Work order
All lines containing the string "Lisesi" must be copied from the entries.

Material shown

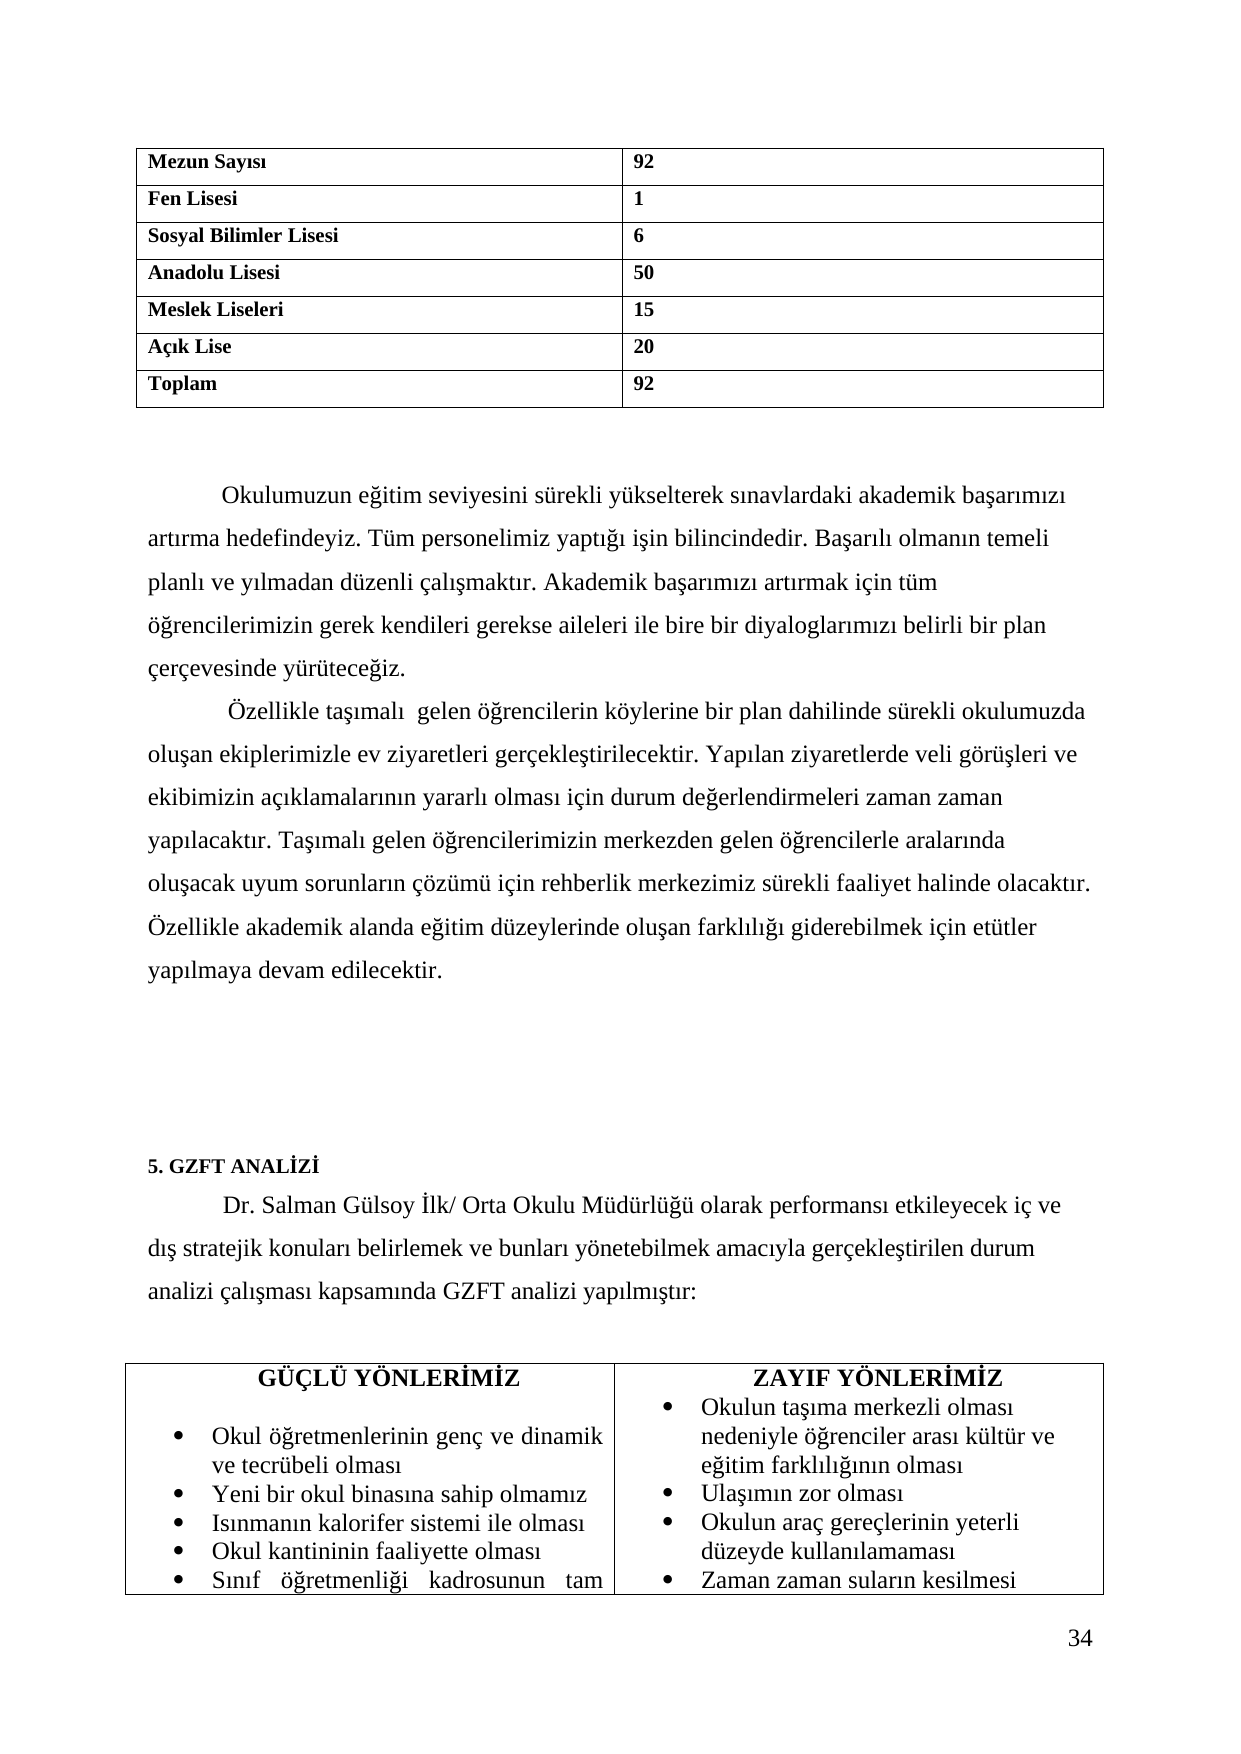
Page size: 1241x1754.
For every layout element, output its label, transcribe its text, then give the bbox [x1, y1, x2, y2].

table_cell Toplam [137, 371, 622, 407]
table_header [126, 1364, 614, 1594]
text Okulumuzun eğitim seviyesini sürekli yükselterek sınavlardaki akademik başarımızı artırma hedefindeyiz. Tüm personelimiz yaptığı işin bilincindedir. Başarılı olmanın temeli planlı ve yılmadan düzenli çalışmaktır. Akademik başarımızı artırmak için tüm öğrencilerimizin gerek kendileri gerekse aileleri ile bire bir diyaloglarımızı belirli bir plan çerçevesinde yürüteceğiz. [148, 480, 1092, 682]
table_cell Anadolu Lisesi [137, 260, 622, 296]
table_header Mezun Sayısı [137, 149, 622, 185]
table_cell 1 [623, 186, 1103, 222]
table_cell 20 [623, 334, 1103, 370]
table_cell 6 [623, 223, 1103, 259]
text Dr. Salman Gülsoy İlk/ Orta Okulu Müdürlüğü olarak performansı etkileyecek iç ve dış stratejik konuları belirlemek ve bunları yönetebilmek amacıyla gerçekleştirilen durum analizi çalışması kapsamında GZFT analizi yapılmıştır: [148, 1190, 1092, 1305]
table_cell 15 [623, 297, 1103, 333]
table_cell Meslek Liseleri [137, 297, 622, 333]
text 5. GZFT ANALİZİ [148, 1154, 1092, 1178]
table_cell Açık Lise [137, 334, 622, 370]
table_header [615, 1364, 1103, 1594]
table_cell Sosyal Bilimler Lisesi [137, 223, 622, 259]
table_cell Fen Lisesi [137, 186, 622, 222]
table_cell 50 [623, 260, 1103, 296]
text Özellikle taşımalı gelen öğrencilerin köylerine bir plan dahilinde sürekli okulumuzda oluşan ekiplerimizle ev ziyaretleri gerçekleştirilecektir. Yapılan ziyaretlerde veli görüşleri ve ekibimizin açıklamalarının yararlı olması için durum değerlendirmeleri zaman zaman yapılacaktır. Taşımalı gelen öğrencilerimizin merkezden gelen öğrencilerle aralarında oluşacak uyum sorunların çözümü için rehberlik merkezimiz sürekli faaliyet halinde olacaktır. Özellikle akademik alanda eğitim düzeylerinde oluşan farklılığı giderebilmek için etütler yapılmaya devam edilecektir. [148, 696, 1092, 983]
table_header 92 [623, 149, 1103, 185]
table_cell 92 [623, 371, 1103, 407]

Solved exercise
table_cell Anadolu Lisesi [137, 260, 622, 296]
table_cell Sosyal Bilimler Lisesi [137, 223, 622, 259]
table_cell Fen Lisesi [137, 186, 622, 222]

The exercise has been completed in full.